WHAT YOU SHOULD DO - An image-free, word-for-word version of the records below is to be returned.

Pictures paired with source code -
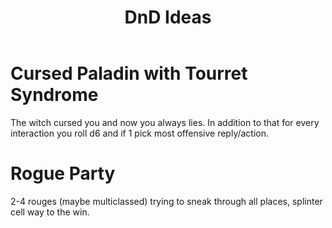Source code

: :PROPERTIES:
:ID:       5e46a2d7-28fa-435d-a222-14aabf46f727
:END:
#+title: DnD Ideas

* Cursed Paladin with Tourret Syndrome
The witch cursed you and now you always lies. In addition to that for
every interaction you roll d6 and if 1 pick most offensive
reply/action.

* Rogue Party
2-4 rouges (maybe multiclassed) trying to sneak through all places,
splinter cell way to the win.
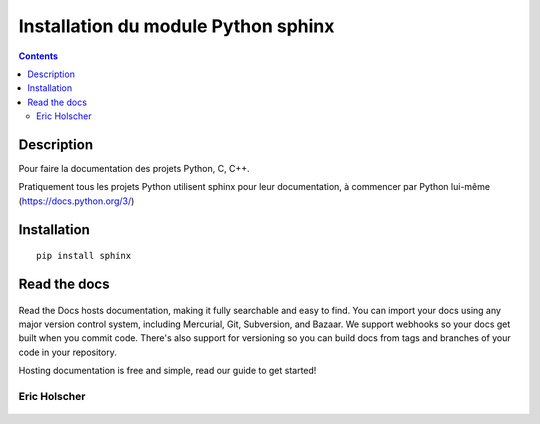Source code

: 
.. index::
   pair: Sphinx ; Python
   pair: Documentation ; GIMP
   pair: Eric Holscher; Documentation
   ! Eric Holscher
   

.. _installation_sphinx:

=====================================
Installation du module Python sphinx
=====================================

.. seealso:: 

   - http://www.sphinx-doc.org/en/stable/index.html
  

.. contents::
   :depth: 3
      

.. figure:: sphinx.png
   :align: center
   

Description
============

Pour faire la documentation des projets Python, C, C++.

Pratiquement tous les projets Python utilisent sphinx pour leur documentation, 
à commencer par Python lui-même (https://docs.python.org/3/)


Installation 
============

::

    pip install sphinx
    
    

Read the docs
=============

.. seealso::

   - https://readthedocs.org/
   - https://twitter.com/readthedocs
   
   
.. figure:: read_the_docs.png   
   :align: center
   
   
Read the Docs hosts documentation, making it fully searchable and easy to find. 
You can import your docs using any major version control system, including 
Mercurial, Git, Subversion, and Bazaar. We support webhooks so your docs get 
built when you commit code. There's also support for versioning so you can 
build docs from tags and branches of your code in your repository.

Hosting documentation is free and simple, read our guide to get started! 


Eric Holscher
-------------   

.. seealso::

   - https://twitter.com/ericholscher
   
.. figure:: eric_holscher.png
   :align: center
   
   
   




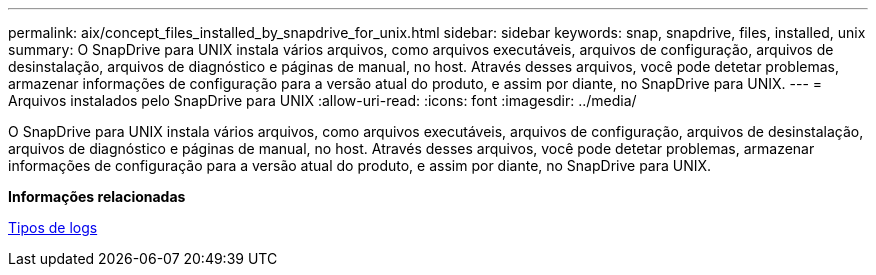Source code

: ---
permalink: aix/concept_files_installed_by_snapdrive_for_unix.html 
sidebar: sidebar 
keywords: snap, snapdrive, files, installed, unix 
summary: O SnapDrive para UNIX instala vários arquivos, como arquivos executáveis, arquivos de configuração, arquivos de desinstalação, arquivos de diagnóstico e páginas de manual, no host. Através desses arquivos, você pode detetar problemas, armazenar informações de configuração para a versão atual do produto, e assim por diante, no SnapDrive para UNIX. 
---
= Arquivos instalados pelo SnapDrive para UNIX
:allow-uri-read: 
:icons: font
:imagesdir: ../media/


[role="lead"]
O SnapDrive para UNIX instala vários arquivos, como arquivos executáveis, arquivos de configuração, arquivos de desinstalação, arquivos de diagnóstico e páginas de manual, no host. Através desses arquivos, você pode detetar problemas, armazenar informações de configuração para a versão atual do produto, e assim por diante, no SnapDrive para UNIX.

*Informações relacionadas*

xref:concept_types_of_logs.adoc[Tipos de logs]
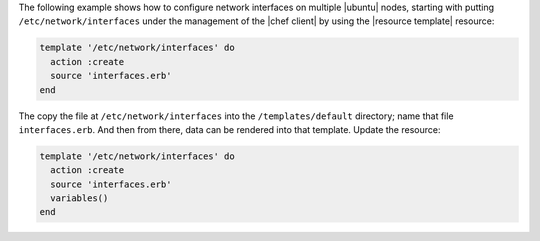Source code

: .. This is an included how-to. 


The following example shows how to configure network interfaces on multiple |ubuntu| nodes, starting with putting ``/etc/network/interfaces`` under the management of the |chef client| by using the |resource template| resource:

.. code-block:: ruby

   template '/etc/network/interfaces' do
     action :create
     source 'interfaces.erb'
   end

The copy the file at ``/etc/network/interfaces`` into the ``/templates/default`` directory; name that file ``interfaces.erb``. And then from there, data can be rendered into that template. Update the resource:

.. code-block:: ruby

   template '/etc/network/interfaces' do
     action :create
     source 'interfaces.erb'
     variables()
   end
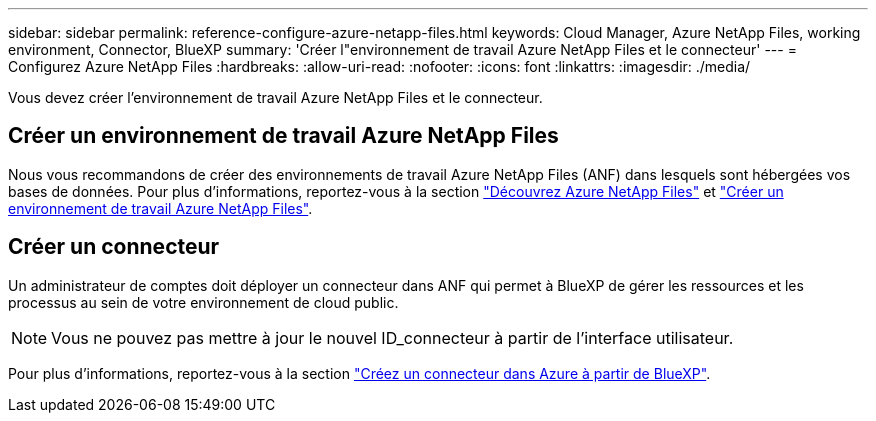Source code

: ---
sidebar: sidebar 
permalink: reference-configure-azure-netapp-files.html 
keywords: Cloud Manager, Azure NetApp Files, working environment, Connector, BlueXP 
summary: 'Créer l"environnement de travail Azure NetApp Files et le connecteur' 
---
= Configurez Azure NetApp Files
:hardbreaks:
:allow-uri-read: 
:nofooter: 
:icons: font
:linkattrs: 
:imagesdir: ./media/


[role="lead"]
Vous devez créer l'environnement de travail Azure NetApp Files et le connecteur.



== Créer un environnement de travail Azure NetApp Files

Nous vous recommandons de créer des environnements de travail Azure NetApp Files (ANF) dans lesquels sont hébergées vos bases de données. Pour plus d'informations, reportez-vous à la section link:https://docs.netapp.com/us-en/cloud-manager-azure-netapp-files/concept-azure-netapp-files.html["Découvrez Azure NetApp Files"] et link:https://docs.netapp.com/us-en/cloud-manager-azure-netapp-files/task-create-working-env.html["Créer un environnement de travail Azure NetApp Files"].



== Créer un connecteur

Un administrateur de comptes doit déployer un connecteur dans ANF qui permet à BlueXP de gérer les ressources et les processus au sein de votre environnement de cloud public.


NOTE: Vous ne pouvez pas mettre à jour le nouvel ID_connecteur à partir de l'interface utilisateur.

Pour plus d'informations, reportez-vous à la section link:https://docs.netapp.com/us-en/cloud-manager-setup-admin/task-creating-connectors-azure.html["Créez un connecteur dans Azure à partir de BlueXP"].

SOLUTION FOR THIS PROBLEM -
Source code

: :PROPERTIES:
:ID:       5e46a2d7-28fa-435d-a222-14aabf46f727
:END:
#+title: DnD Ideas

* Cursed Paladin with Tourret Syndrome
The witch cursed you and now you always lies. In addition to that for
every interaction you roll d6 and if 1 pick most offensive
reply/action.

* Rogue Party
2-4 rouges (maybe multiclassed) trying to sneak through all places,
splinter cell way to the win.
Source code

: 
.. index::
   pair: Sphinx ; Python
   pair: Documentation ; GIMP
   pair: Eric Holscher; Documentation
   ! Eric Holscher
   

.. _installation_sphinx:

=====================================
Installation du module Python sphinx
=====================================

.. seealso:: 

   - http://www.sphinx-doc.org/en/stable/index.html
  

.. contents::
   :depth: 3
      

.. figure:: sphinx.png
   :align: center
   

Description
============

Pour faire la documentation des projets Python, C, C++.

Pratiquement tous les projets Python utilisent sphinx pour leur documentation, 
à commencer par Python lui-même (https://docs.python.org/3/)


Installation 
============

::

    pip install sphinx
    
    

Read the docs
=============

.. seealso::

   - https://readthedocs.org/
   - https://twitter.com/readthedocs
   
   
.. figure:: read_the_docs.png   
   :align: center
   
   
Read the Docs hosts documentation, making it fully searchable and easy to find. 
You can import your docs using any major version control system, including 
Mercurial, Git, Subversion, and Bazaar. We support webhooks so your docs get 
built when you commit code. There's also support for versioning so you can 
build docs from tags and branches of your code in your repository.

Hosting documentation is free and simple, read our guide to get started! 


Eric Holscher
-------------   

.. seealso::

   - https://twitter.com/ericholscher
   
.. figure:: eric_holscher.png
   :align: center
   
   
   




Source code

: ---
permalink: aix/concept_files_installed_by_snapdrive_for_unix.html 
sidebar: sidebar 
keywords: snap, snapdrive, files, installed, unix 
summary: O SnapDrive para UNIX instala vários arquivos, como arquivos executáveis, arquivos de configuração, arquivos de desinstalação, arquivos de diagnóstico e páginas de manual, no host. Através desses arquivos, você pode detetar problemas, armazenar informações de configuração para a versão atual do produto, e assim por diante, no SnapDrive para UNIX. 
---
= Arquivos instalados pelo SnapDrive para UNIX
:allow-uri-read: 
:icons: font
:imagesdir: ../media/


[role="lead"]
O SnapDrive para UNIX instala vários arquivos, como arquivos executáveis, arquivos de configuração, arquivos de desinstalação, arquivos de diagnóstico e páginas de manual, no host. Através desses arquivos, você pode detetar problemas, armazenar informações de configuração para a versão atual do produto, e assim por diante, no SnapDrive para UNIX.

*Informações relacionadas*

xref:concept_types_of_logs.adoc[Tipos de logs]
Source code

: .. This is an included how-to. 


The following example shows how to configure network interfaces on multiple |ubuntu| nodes, starting with putting ``/etc/network/interfaces`` under the management of the |chef client| by using the |resource template| resource:

.. code-block:: ruby

   template '/etc/network/interfaces' do
     action :create
     source 'interfaces.erb'
   end

The copy the file at ``/etc/network/interfaces`` into the ``/templates/default`` directory; name that file ``interfaces.erb``. And then from there, data can be rendered into that template. Update the resource:

.. code-block:: ruby

   template '/etc/network/interfaces' do
     action :create
     source 'interfaces.erb'
     variables()
   end
Source code

: ---
sidebar: sidebar 
permalink: reference-configure-azure-netapp-files.html 
keywords: Cloud Manager, Azure NetApp Files, working environment, Connector, BlueXP 
summary: 'Créer l"environnement de travail Azure NetApp Files et le connecteur' 
---
= Configurez Azure NetApp Files
:hardbreaks:
:allow-uri-read: 
:nofooter: 
:icons: font
:linkattrs: 
:imagesdir: ./media/


[role="lead"]
Vous devez créer l'environnement de travail Azure NetApp Files et le connecteur.



== Créer un environnement de travail Azure NetApp Files

Nous vous recommandons de créer des environnements de travail Azure NetApp Files (ANF) dans lesquels sont hébergées vos bases de données. Pour plus d'informations, reportez-vous à la section link:https://docs.netapp.com/us-en/cloud-manager-azure-netapp-files/concept-azure-netapp-files.html["Découvrez Azure NetApp Files"] et link:https://docs.netapp.com/us-en/cloud-manager-azure-netapp-files/task-create-working-env.html["Créer un environnement de travail Azure NetApp Files"].



== Créer un connecteur

Un administrateur de comptes doit déployer un connecteur dans ANF qui permet à BlueXP de gérer les ressources et les processus au sein de votre environnement de cloud public.


NOTE: Vous ne pouvez pas mettre à jour le nouvel ID_connecteur à partir de l'interface utilisateur.

Pour plus d'informations, reportez-vous à la section link:https://docs.netapp.com/us-en/cloud-manager-setup-admin/task-creating-connectors-azure.html["Créez un connecteur dans Azure à partir de BlueXP"].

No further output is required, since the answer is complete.